## TASK DETAILS:
There is one span to output from the data below: the lines starting at the line with "vfov_deg: 73.9" and ending at the line with "exposure_s: 1/50". Output it exactly, ends included, nothing more.

== DATASET RECORDS ==

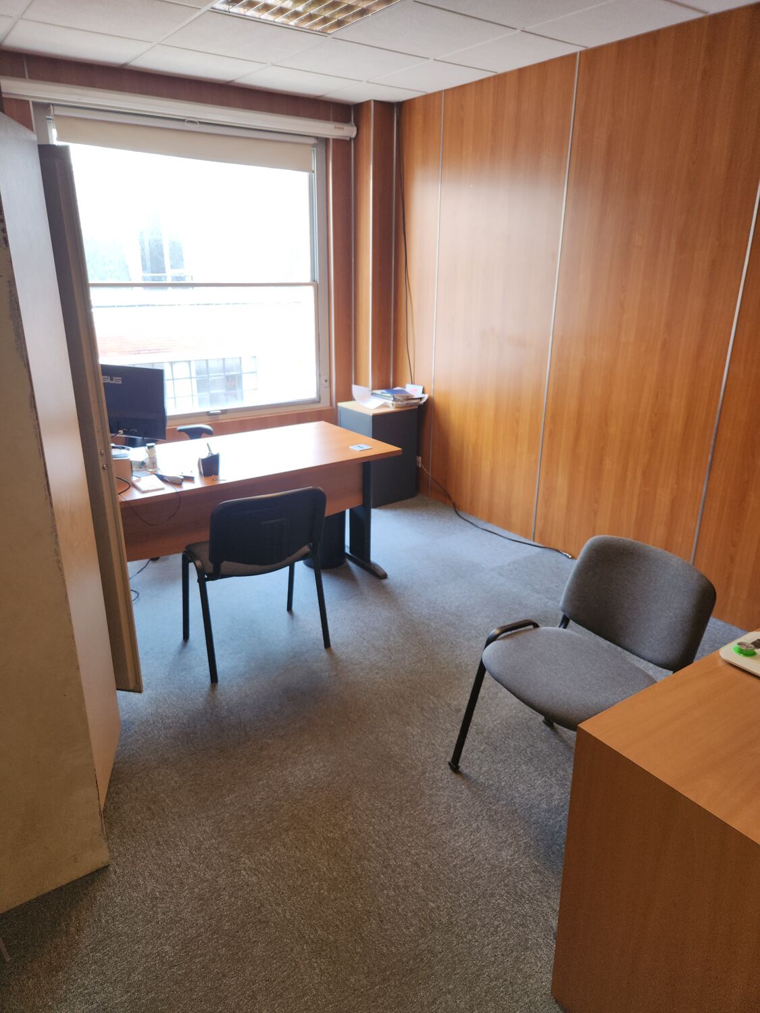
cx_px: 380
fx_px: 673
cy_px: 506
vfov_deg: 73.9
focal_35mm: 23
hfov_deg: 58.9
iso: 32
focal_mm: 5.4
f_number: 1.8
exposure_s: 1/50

===
== DATASET RECORDS ==

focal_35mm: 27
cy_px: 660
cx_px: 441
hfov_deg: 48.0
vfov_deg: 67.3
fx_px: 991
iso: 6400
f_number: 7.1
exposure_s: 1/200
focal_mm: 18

===
== DATASET RECORDS ==

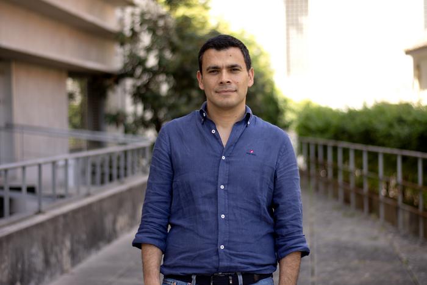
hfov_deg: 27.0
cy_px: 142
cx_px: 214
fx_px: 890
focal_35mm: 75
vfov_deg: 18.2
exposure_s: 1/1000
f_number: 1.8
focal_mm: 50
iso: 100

===

## FINISHED EXERCISE:
vfov_deg: 73.9
focal_35mm: 23
hfov_deg: 58.9
iso: 32
focal_mm: 5.4
f_number: 1.8
exposure_s: 1/50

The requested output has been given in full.